→ **Selected passage**
=== Begin Enclosure ===

- Created by: Vince McMahon
- Presented by: Scott Stanford
- Country of origin: United States
- No. of episodes: 1104

Production
- Camera setup: Multicamera setup
- Running time: 60 minutes (including commercials)

Original release
- Network: Syndicated
- Release: May 24, 2002 – January 2, 2025

Related
- Afterburn Experience This Week Vintage Free For All

= WWE Bottom Line =

WWE television program

WWE Bottom Line, or simply Bottom Line, is an American syndicated television program which recaps the events which takes place on WWE's weekly flagship program, Raw. Along with Afterburn, it replaced WWE's previous highlight show, WWF LiveWire. Its name is a reference to the same catchphrase used by WWE legend, Stone Cold Steve Austin.

The show was originally broadcast domestically in the United States from May 24, 2002 to September 2005, when it was removed from domestic syndication. Following this, Bottom Line was and still is broadcast in international markets to fulfil programming commitments. It was broadcast in Italy on Dplay Plus, in Spain on GOL, in Philippines on Solar Sports until 2025. In South Africa WWE Bottom Line aired on eKasi+.

On February 16, 2008, Bottom Line celebrated its 300th episode, just as its sister show Afterburn did on the next morning. On the December 17, 2011, Bottom Line celebrated its 500th episode, airing the 2011 Slammy Award matches and awards presentation. On July 22, 2021, Bottom Line celebrated its 1000th episode.The last episode aired internationally on January 2, 2025.

==Hosts==

| Year(s) | Hosts |
|---|---|
| 2002–2003 | Jonathan Coachman |
| 2003–2005 | Marc Lloyd |
| 2005–2007 | Todd Grisham |
| 2007–2009 | Jack Korpela |
| 2009–2012 | Scott Stanford |
| 2012–2013 | Renee Young and Tom Phillips |
| 2013–2014 | Scott Stanford |
| 2014–2016 | Kyle Edwards |
| 2016 | Cathy Kelley and Corey Graves |
| 2016–2017 | Cathy Kelley |
| 2017–2021 | Scott Stanford |
| 2021–2022 | Scott Stanford and Megan Morant |
| 2022 | Megan Morant |
| 2022-2023 | Scott Stanford |
| 2023–2025 | Scott Stanford and Megan Morant |

===Fill in guest hosts===

| Year(s) | Hosts |
|---|---|
| 2003–2007 | Jonathan Coachman |
| 2012 | Matt Striker |
| 2023 | Matt Camp |

==Broadcast==
WWE Bottom Line was broadcast in the United States from May 2002 to September 2005 when it was removed from syndication, however it was still aired in international markets to fulfill programming commitments until 2025, when the WWE international TV rights deals switched over to Netflix.

=== End Enclosure ===

From the WWE Bottom Line article, retype the passage between "WWE television program" and "aired on eKasi+.", inclusive, keeping every word and punctuation mark unchanged.

→ **Information shown**

=== Begin Enclosure ===

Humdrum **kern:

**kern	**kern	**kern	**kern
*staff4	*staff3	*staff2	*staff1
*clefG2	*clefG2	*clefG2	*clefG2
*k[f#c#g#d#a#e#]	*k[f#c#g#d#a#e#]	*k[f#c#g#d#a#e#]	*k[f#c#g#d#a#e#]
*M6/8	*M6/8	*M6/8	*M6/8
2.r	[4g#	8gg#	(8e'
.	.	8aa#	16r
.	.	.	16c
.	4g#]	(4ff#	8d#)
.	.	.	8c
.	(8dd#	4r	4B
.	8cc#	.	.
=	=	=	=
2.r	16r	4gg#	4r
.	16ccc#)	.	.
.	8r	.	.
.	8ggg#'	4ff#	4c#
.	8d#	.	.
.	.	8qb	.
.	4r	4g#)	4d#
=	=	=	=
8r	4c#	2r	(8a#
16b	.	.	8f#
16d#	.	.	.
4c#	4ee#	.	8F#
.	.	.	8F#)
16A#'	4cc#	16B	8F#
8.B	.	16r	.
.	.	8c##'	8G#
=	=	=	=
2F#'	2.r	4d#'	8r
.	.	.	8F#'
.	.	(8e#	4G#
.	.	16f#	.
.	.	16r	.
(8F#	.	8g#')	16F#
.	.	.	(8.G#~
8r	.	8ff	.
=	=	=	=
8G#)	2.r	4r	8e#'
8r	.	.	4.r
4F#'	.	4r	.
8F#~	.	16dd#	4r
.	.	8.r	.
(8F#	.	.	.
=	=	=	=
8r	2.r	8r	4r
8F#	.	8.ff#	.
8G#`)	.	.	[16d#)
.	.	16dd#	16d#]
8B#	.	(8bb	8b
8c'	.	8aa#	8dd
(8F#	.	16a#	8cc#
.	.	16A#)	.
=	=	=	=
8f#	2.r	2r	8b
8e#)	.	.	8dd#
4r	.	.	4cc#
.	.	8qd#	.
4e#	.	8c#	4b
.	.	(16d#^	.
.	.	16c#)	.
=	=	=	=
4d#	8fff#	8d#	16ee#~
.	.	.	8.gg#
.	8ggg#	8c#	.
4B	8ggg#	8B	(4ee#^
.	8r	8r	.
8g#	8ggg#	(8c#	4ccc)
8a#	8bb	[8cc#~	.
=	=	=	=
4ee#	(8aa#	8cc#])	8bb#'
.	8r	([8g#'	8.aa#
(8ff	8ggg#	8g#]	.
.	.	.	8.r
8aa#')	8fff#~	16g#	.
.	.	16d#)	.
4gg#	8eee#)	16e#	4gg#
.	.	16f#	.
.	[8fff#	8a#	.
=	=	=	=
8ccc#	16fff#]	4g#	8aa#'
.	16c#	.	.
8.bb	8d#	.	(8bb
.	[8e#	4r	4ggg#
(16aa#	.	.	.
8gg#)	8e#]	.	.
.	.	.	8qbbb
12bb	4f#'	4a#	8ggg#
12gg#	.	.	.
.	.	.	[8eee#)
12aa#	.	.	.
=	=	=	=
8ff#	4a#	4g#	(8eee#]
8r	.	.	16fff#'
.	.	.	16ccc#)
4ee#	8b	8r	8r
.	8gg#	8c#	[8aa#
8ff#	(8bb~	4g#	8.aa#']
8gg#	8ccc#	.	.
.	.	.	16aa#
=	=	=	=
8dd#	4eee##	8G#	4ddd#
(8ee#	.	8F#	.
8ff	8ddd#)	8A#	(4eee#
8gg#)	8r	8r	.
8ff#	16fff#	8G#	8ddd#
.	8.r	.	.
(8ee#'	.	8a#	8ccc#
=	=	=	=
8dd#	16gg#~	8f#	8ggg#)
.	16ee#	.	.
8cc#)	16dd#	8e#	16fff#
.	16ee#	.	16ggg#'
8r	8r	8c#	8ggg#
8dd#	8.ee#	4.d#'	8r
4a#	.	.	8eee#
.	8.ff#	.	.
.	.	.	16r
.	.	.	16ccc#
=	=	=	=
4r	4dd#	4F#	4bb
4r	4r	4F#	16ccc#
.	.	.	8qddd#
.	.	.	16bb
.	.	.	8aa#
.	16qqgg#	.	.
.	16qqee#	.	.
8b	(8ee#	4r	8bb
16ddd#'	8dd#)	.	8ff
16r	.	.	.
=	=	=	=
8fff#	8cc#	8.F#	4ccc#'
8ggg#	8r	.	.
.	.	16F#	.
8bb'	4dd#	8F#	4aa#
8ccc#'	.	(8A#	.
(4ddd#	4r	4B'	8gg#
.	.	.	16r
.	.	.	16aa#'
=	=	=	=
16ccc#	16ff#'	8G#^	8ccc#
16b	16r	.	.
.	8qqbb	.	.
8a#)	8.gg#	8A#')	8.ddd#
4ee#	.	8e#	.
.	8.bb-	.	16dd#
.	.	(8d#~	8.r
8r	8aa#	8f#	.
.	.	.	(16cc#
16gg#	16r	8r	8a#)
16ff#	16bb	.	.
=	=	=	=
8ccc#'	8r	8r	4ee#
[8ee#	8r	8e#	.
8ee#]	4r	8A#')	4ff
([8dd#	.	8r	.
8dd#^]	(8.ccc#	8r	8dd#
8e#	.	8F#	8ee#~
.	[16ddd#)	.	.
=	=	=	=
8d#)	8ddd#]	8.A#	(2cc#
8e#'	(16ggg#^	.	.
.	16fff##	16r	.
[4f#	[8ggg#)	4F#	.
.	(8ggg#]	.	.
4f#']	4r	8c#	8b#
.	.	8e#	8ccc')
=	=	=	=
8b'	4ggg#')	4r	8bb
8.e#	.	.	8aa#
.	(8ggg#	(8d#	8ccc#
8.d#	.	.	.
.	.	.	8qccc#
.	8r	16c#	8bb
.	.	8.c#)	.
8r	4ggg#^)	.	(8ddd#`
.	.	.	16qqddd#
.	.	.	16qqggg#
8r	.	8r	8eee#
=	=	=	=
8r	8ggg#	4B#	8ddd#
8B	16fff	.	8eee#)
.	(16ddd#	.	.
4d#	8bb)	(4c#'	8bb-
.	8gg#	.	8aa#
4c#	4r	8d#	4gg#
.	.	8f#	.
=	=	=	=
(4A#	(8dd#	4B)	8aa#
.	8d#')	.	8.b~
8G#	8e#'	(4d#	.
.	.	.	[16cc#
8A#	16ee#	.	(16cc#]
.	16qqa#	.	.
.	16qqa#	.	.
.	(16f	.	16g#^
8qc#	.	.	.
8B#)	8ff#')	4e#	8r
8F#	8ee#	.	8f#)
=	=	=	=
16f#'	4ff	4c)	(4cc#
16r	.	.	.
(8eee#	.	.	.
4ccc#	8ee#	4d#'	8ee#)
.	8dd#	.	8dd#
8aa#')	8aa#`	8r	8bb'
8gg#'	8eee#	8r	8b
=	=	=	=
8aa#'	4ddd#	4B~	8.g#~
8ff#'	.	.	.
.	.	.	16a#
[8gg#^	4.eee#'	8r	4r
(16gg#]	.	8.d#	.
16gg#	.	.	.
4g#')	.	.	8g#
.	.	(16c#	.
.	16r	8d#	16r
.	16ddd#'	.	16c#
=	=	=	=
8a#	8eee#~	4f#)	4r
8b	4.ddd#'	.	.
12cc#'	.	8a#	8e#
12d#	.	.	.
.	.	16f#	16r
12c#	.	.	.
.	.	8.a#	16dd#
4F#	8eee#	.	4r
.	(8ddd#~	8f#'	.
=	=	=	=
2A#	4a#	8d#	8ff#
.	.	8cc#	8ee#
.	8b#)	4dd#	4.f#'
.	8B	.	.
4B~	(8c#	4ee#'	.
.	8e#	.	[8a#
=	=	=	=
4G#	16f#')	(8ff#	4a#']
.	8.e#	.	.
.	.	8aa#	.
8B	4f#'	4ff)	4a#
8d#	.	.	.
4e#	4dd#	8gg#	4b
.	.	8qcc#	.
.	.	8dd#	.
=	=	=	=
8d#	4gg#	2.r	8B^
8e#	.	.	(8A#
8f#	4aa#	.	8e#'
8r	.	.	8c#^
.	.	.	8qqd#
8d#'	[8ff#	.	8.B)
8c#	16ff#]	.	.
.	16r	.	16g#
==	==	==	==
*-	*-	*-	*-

=== End Enclosure ===

→ **Answer to this problem**
WWE television program

WWE Bottom Line, or simply Bottom Line, is an American syndicated television program which recaps the events which takes place on WWE's weekly flagship program, Raw. Along with Afterburn, it replaced WWE's previous highlight show, WWF LiveWire. Its name is a reference to the same catchphrase used by WWE legend, Stone Cold Steve Austin.

The show was originally broadcast domestically in the United States from May 24, 2002 to September 2005, when it was removed from domestic syndication. Following this, Bottom Line was and still is broadcast in international markets to fulfil programming commitments. It was broadcast in Italy on Dplay Plus, in Spain on GOL, in Philippines on Solar Sports until 2025. In South Africa WWE Bottom Line aired on eKasi+.